The Best Man? When Gore Vidal Ran for Office

Author name: 
Greg Mitchell

The Nation, August 1, 2012

 "In 1960 he ran for Congress in a district along the Hudson River just north of where I now live, and received the active backing of everyone from Eleanor Roosevelt to Paul Newman. In her popular newspaper column, “My Day,” Eleanor Roosevelt wrote as election day neared, “Incidentally electing good Congressmen like William FitzRyan and Bill Vanden Heuvel in New York, or Gore Vidal up in my neck of the woods is very important to our national picture. No President can afford not to have a substantial majority of his own party in Congress at the present time, for he always has to overcome some divisions which are almost inevitable within the party itself.”

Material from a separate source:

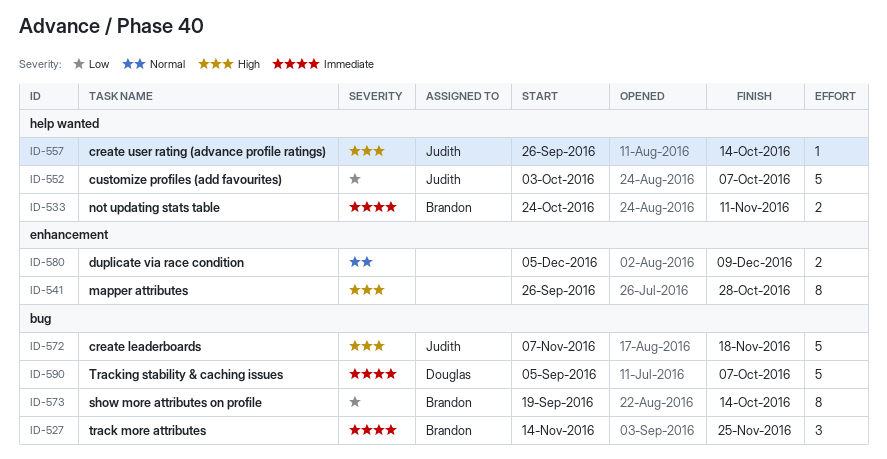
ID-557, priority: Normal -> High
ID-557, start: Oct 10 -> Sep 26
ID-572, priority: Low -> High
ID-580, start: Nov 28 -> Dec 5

Part of Vidal’s platform: higher taxes on the wealthy. His slogan: “You’ll get more with Gore”—and wasn’t that always the case? Few writers had ever run for high office. (I chronicled the saga of one of them, Upton Sinclair, in my book, The Campaign of the Century.) Unfortunately, it was a very red district, and he lost by a 14 percent margin, while getting more votes than any Democrat in five decades. He loved to point out, for the rest of his life, that he outpolled John F. Kennedy in that district. Needless to say, he had not yet come out as a gay man.

Three years later he wrote this piece for Esquire, before the JFK assassination, suggesting that Bobby Kennedy would face off with Nelson Rockefeller (remember GOP moderate-liberals?) for the White House in 1968.

From about 1970 to 1972 he co-chaired the People’s Party, an upstart liberal and antiwar third political party that I remember well, with Dr. Benjamin Spock, and wrote an article for Esquire proposing Ralph Nader as a candidate in 1972. He wrote in a mid-1970s piece, “There is only one party in the United States, the Property Party … and it has two right wings: Republican and Democrat. Republicans are a bit stupider, more rigid, more doctrinaire in their laissez-faire capitalism than the Democrats, who are cuter, prettier, a bit more corrupt—until recently…and more willing than the Republicans to make small adjustments when the poor, the black, the anti-imperialists get out of hand. But, essentially, there is no difference between the two parties.”